— What you will do —
a. In the recollection of the Doors concert at the Aquarius Theatre, why did the writer and friends choose to attend the second show rather than the first? Answer in one to three sentences.
b. Continue the recollection of the Doors concert at the Aquarius Theatre, starting after its last sentence.
--- Given passage ---
Soft Parade Tonight Movie Fresh Perception by Dean Gray May 19, 2010
“The Doors – tonight at the Aquarius Theatre” was the sudden radio announcement that drew us to Hollywood Boulevard standing beneath giant neon painted heads of Hair, the rock musical playing there. By word of mouth (and radio waves) a snake-like line of fans impatiently filled the sidewalk amidst drifts of recreational cannabis.
It was shortly after the Miami incident and the night was still hot. We were expecting testosterone controversy and excitement - pure Morrison.
We’d drive anywhere to hear the band with three hit albums. After flicking our Bics at the first tour with Light My Fire at the Long Beach Arena, the idea of a Hollywood concert was enough to make us rabid. It was July, a warm summer night in 1969 in that lazy summer we were about to enter as seniors in high school.
We calculated it best to wait until the second show figuring it would last longer and weren’t disappointed when it clocked in at two and a quarter hours, an endurance rarely equaled by any headliner for a second show. Edits from the evening went into “The Soft Parade” with both the night’s first and second shows independently later released.
--- Raw records ---
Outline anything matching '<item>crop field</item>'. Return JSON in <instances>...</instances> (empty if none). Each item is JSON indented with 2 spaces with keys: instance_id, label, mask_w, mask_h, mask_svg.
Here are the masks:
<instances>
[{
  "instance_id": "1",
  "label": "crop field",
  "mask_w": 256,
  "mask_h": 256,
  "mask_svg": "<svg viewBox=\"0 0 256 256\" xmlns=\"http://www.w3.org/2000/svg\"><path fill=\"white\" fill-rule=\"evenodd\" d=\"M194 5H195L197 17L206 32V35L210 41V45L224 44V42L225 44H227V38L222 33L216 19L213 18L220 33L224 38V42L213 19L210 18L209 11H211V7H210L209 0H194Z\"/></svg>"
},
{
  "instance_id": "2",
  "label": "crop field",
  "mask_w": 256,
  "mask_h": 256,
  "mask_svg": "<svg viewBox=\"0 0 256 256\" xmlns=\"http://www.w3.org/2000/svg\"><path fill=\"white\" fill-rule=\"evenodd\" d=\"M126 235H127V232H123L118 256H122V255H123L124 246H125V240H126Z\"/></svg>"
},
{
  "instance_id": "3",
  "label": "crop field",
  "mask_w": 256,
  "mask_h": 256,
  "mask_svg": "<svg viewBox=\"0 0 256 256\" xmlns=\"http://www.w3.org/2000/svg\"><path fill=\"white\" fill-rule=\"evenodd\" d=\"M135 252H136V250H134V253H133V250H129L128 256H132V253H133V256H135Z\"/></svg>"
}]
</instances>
---
— Answers given —
a. They judged it best to wait for the second show because they figured it would last longer. They were not disappointed: it ran two and a quarter hours.

b.
The evening was billed as "Elektra Records Showcase Concert Series Presents...” and upon entering all were handed “An Ode to LA While Thinking of Brian Jones, Deceased” Morrison’s very rare poem, a handout on textured paper - ephemera lost but never forgotten. The rich baritone of the then bearded Lizard King thrilled us with an evening of hypnotic musical theatrics sailing the crystal ship with the whisky child.
We didn’t much realized how extraordinary the situation. Obviously it was just another rock show; still it was somehow different and special. We could hear “The End” but ignored it.
We who were about to rock saluted the end of those strange days in that innocent ’69 summer, opening new doors of perception - walking through a new frame of reference into the light of a new dawn upon us.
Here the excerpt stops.